The floor and ceiling effects, as observed in this study, was acceptable. The sport/recreation function of H-KOOS demonstrated the floor effect probably because of the inclusion of advanced OA knee patients who were severely impaired to perform high functional demand activities. A similar observation was noted by the developers and all other adapted versions of KOOS except the Portuguese version [6, 10, 13,14,15, 18, 20, 24]. The Portuguese KOOS did not show floor or ceiling effects in any of the KOOS subscales [10].
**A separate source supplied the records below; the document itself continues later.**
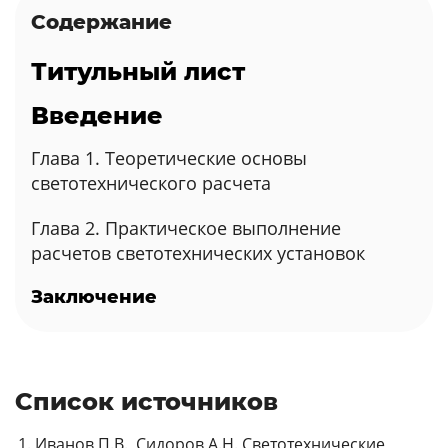
Содержание
Титульный лист
Введение
Глава 1. Теоретические основы
светотехнического расчета
Глава 2. Практическое выполнение
расчетов светотехнических установок
Заключение
Список источников
Иванов П.В., Сидоров А.Н. Светотехнические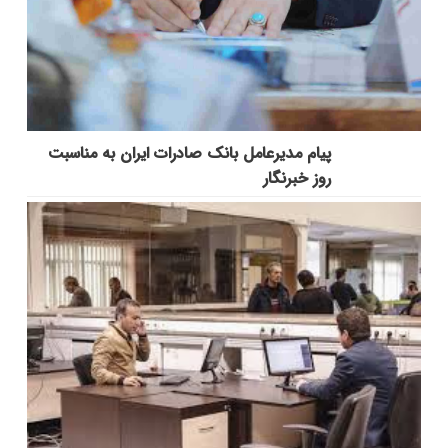
پیام مدیرعامل بانک صادرات ایران به مناسبت
روز خبرنگار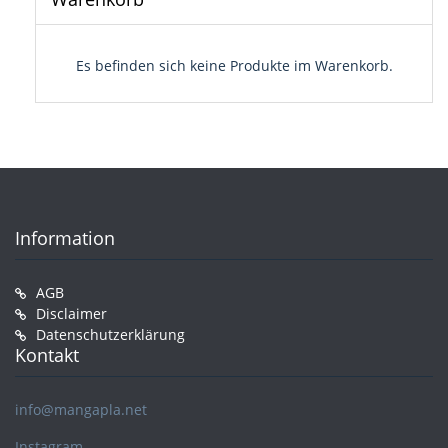
Es befinden sich keine Produkte im Warenkorb.
Information
AGB
Disclaimer
Datenschutzerklärung
Kontakt
info@mangapla.net
Instagram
The changes in the H-KOOS subscales after the medical intervention was appreciable in this study. The responsiveness as measured by ES and SRM in 40 subjects before and after IA hyaluronic acid injection was large for pain subscale, moderate for sport/recreation subscale and small for ADL, QoL and Symptoms subscales. The moderate to small responsiveness in most of the subscales in this study could be due to advanced OA knee where IA hyaluronic acid injection could not produce substantial impacts. Collins and associates reported that the ES is expected to be more with surgical intervention (total knee replacement, TKR) than the nonsurgical treatment [5]. The responsiveness, as reported in this study, is hence justified. Even then, IA hyaluronate resulted in a substantial decrease in knee pain, indicating a beneficial effect of this treatment in OA knee for symptomatic pain relief. The Portuguese version of KOOS showed large to moderate responsiveness after 4 weeks of physical therapy for all subscales [10]. The French version of KOOS showed large responsiveness for all the subscales after 3 months of TKR in patients with OA knee [15]. Swedish version demonstrated large responsiveness for all the subscales after 6 months of partial meniscectomy in patients with a knee injury [17]. The responsiveness has not been evaluated in many other languages (Singapore English and Chinese, Persian, Italian, Dutch versions) [13, 17, 20, 24].

Limitations

There are several limitations to this study. The subjects evaluated in this study may not fully represent the whole Indian population. Although Hindi is the national language of India, India has multiple languages. It should be noted that there may be cultural and language variations as well. As most of the study participants were in the advanced stage of the disease, this study possibly may not represent the complete disease profile of OA knee. Furthermore, knee injury and postoperative patients were not recruited in this study. Nevertheless, this study has validated the H-KOOS for the first time, and it can be widely applied among Hindi-spoken patients throughout the world to assess the treatment response or knee function in osteoarthritic conditions.

Conclusion

Hindi version of KOOS demonstrated strong measurement properties in terms of validity, reliability and responsiveness. It has low ceiling and floor effects. Thus Hindi version KOOS can be an important patient-reported outcome measure to evaluate knee function in Indian population. The psychometric properties of Hindi version KOOS need to be evaluated for other knee pathologies and treatment for its wider acceptance.